TASK BRIEF:
From the entries, copy each line that includes "heterozygous".

(INPUT MATERIAL Opens)

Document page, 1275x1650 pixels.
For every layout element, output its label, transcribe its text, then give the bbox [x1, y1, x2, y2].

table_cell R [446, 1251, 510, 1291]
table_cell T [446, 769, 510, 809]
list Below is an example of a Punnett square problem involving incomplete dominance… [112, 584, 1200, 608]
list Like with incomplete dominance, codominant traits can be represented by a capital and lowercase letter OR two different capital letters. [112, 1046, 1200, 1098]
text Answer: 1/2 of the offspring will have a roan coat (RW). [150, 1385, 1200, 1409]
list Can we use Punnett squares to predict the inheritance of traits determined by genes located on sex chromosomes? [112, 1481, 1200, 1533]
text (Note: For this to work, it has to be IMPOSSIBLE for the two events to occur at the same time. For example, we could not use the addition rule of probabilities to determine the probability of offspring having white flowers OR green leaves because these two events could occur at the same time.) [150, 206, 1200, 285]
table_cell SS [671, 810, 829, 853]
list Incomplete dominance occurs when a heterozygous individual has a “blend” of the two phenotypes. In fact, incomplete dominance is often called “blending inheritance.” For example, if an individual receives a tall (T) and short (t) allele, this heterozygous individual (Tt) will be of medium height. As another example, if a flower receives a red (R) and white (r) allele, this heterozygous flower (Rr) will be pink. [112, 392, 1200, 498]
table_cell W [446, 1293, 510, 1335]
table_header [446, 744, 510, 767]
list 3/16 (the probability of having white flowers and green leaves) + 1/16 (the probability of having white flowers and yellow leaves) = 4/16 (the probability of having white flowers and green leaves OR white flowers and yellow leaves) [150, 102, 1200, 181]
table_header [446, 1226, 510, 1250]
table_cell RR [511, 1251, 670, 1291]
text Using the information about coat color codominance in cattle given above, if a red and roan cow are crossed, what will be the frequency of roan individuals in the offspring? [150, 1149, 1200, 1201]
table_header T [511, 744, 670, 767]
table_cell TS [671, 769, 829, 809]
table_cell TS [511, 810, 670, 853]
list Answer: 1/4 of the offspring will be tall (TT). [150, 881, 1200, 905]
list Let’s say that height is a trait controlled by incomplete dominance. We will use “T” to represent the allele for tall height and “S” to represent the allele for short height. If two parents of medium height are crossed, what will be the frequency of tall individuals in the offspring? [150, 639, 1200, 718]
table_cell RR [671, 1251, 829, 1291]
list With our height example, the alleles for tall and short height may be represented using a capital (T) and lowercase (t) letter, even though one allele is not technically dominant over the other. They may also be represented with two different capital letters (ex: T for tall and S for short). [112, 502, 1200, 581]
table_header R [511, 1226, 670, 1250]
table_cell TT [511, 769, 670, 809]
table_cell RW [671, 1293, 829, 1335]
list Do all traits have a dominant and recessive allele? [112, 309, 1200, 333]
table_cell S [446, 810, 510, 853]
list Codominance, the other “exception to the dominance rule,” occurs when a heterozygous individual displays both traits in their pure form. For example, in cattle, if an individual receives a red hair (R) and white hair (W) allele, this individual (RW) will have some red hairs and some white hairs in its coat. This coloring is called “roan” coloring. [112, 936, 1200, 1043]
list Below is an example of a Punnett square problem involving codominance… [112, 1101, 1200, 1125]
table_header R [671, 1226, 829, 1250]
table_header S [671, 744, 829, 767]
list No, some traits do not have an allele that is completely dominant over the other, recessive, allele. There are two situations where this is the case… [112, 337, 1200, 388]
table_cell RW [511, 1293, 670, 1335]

(INPUT MATERIAL Closes)

REPLY TO THE TASK:
list Incomplete dominance occurs when a heterozygous individual has a “blend” of the two phenotypes. In fact, incomplete dominance is often called “blending inheritance.” For example, if an individual receives a tall (T) and short (t) allele, this heterozygous individual (Tt) will be of medium height. As another example, if a flower receives a red (R) and white (r) allele, this heterozygous flower (Rr) will be pink. [112, 392, 1200, 498]
list Codominance, the other “exception to the dominance rule,” occurs when a heterozygous individual displays both traits in their pure form. For example, in cattle, if an individual receives a red hair (R) and white hair (W) allele, this individual (RW) will have some red hairs and some white hairs in its coat. This coloring is called “roan” coloring. [112, 936, 1200, 1043]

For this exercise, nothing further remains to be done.